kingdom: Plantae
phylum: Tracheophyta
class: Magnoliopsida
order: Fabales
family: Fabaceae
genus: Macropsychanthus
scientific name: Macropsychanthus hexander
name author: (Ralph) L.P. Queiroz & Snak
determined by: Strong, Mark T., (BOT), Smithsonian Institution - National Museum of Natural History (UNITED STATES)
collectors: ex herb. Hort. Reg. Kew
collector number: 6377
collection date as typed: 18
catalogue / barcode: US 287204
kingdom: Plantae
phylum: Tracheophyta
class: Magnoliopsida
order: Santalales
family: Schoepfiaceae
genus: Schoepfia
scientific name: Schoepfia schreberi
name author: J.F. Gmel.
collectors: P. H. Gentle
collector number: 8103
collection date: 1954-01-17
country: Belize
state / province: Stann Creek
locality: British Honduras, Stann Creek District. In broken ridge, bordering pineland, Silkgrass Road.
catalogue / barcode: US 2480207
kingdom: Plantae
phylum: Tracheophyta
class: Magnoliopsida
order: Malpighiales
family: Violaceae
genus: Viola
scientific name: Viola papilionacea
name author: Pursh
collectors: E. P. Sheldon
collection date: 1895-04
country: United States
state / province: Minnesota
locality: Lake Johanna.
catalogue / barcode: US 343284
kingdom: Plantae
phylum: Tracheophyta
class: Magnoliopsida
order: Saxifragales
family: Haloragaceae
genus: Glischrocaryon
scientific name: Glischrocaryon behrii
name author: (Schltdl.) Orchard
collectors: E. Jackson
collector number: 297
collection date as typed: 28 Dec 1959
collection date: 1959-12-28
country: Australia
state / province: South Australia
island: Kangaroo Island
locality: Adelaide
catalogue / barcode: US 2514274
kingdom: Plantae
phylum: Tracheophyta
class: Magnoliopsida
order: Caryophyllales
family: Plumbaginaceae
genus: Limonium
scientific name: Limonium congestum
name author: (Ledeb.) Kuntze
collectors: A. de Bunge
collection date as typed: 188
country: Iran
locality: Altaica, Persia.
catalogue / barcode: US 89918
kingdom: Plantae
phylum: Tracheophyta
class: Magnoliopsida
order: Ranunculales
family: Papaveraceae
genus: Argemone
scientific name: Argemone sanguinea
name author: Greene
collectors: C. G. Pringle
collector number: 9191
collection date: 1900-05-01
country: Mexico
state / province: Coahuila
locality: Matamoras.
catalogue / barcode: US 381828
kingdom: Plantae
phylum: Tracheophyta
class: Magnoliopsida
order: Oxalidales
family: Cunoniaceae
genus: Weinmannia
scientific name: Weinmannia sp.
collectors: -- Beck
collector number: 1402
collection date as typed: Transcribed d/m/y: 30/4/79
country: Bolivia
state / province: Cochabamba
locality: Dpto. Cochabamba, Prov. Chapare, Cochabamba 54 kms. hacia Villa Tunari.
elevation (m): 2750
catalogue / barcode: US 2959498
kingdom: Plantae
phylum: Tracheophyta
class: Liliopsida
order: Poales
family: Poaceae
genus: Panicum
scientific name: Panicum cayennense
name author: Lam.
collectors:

Istruzioni dell'esercizio » Trascrivi senza alcuna modifica le righe dei dati che vanno dalla prima fino a quella contenente "name author: (Ralph) L.P. Queiroz & Snak", entrambe comprese.

Esercizio svolto »
kingdom: Plantae
phylum: Tracheophyta
class: Magnoliopsida
order: Fabales
family: Fabaceae
genus: Macropsychanthus
scientific name: Macropsychanthus hexander
name author: (Ralph) L.P. Queiroz & Snak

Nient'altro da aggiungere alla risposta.